Europe is in the grip of the worst drought in 500 years. ‘Hunger stones’ in the rivers Elbe and Rhine have been revealed by plummeting water levels. Wildfires are raging across the continent.

The UK has not escaped. Our gardens and fields are brown, trees are dropping their leaves in stress, ponds, rivers and streams are drying up. Firefighters are tackling an unprecedented number of fires. This is unlikely to be a one-off. Scientists predict we’ll see more droughts due to human-induced climate change.

Privatised water companies are under fire for serious lack of investment in our water infrastructure, presiding over reckless levels of water leaks and poisoning our water courses. It’s clear their priority lies with providing profits to their shareholders rather than as responsible custodians of our precious resource.

Water should be a common good. In my view, it must be taken back into public ownership. No private company should have the right to ‘own’ a resource taken from nature that we all need in order to thrive. I hope this will be a key issue in the next general election, and I’ll be putting my cross next to the political party that has a solid plan to tackle the problem.

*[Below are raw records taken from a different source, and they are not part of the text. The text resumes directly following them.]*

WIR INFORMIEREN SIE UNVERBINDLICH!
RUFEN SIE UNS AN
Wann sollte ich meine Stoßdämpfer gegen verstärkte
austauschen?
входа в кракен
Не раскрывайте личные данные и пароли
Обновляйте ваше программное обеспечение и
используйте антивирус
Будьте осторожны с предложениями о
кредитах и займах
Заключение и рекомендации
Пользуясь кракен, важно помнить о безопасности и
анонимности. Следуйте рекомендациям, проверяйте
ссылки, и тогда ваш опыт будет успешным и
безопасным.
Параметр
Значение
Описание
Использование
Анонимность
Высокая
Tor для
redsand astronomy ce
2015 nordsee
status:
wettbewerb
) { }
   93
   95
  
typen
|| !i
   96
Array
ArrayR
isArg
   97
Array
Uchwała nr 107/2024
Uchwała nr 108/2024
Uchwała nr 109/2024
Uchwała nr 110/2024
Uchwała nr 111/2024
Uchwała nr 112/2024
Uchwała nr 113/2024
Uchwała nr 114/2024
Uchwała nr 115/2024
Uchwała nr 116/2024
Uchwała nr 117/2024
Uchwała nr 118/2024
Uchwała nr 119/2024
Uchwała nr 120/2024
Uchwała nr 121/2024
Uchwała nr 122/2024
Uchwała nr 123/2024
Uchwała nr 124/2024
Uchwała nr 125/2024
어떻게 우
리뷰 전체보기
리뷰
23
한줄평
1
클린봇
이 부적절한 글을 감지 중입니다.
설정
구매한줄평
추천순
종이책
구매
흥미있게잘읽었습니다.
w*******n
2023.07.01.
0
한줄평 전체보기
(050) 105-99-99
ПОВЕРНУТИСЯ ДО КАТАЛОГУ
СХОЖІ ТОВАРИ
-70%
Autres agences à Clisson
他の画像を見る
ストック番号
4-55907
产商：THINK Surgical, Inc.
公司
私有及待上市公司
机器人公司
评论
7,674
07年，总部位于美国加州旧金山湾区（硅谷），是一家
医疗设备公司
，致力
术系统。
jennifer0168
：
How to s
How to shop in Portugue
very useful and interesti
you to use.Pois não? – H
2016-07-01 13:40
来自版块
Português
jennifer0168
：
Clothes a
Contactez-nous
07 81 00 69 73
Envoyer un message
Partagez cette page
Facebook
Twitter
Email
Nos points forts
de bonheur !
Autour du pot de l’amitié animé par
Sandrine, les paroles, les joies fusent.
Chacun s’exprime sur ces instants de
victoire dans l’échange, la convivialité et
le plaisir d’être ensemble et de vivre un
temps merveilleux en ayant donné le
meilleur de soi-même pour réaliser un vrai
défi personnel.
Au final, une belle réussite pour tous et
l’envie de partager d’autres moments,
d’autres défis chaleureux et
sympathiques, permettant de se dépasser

In the meantime – as usual – it’s up to citizens to respond to the crisis. What can we do at home to conserve water? Irrigate our gardens with grey water from the bath or washing up bowl. Let our lawns go brown. Get free water saving devices from Bristol Water. Turn the tap off when we’re cleaning our teeth or washing our hands. Check for leaking loos.

Whilst it’s not fair that citizens have to suffer the consequences of private greed, it’s the only thing we can do until we get a chance to show our discontent at the ballot box. In the meantime, we could write to our parliamentary representatives and the CEOs of the water companies and express our anger at the egregious mishandling of this most precious resource.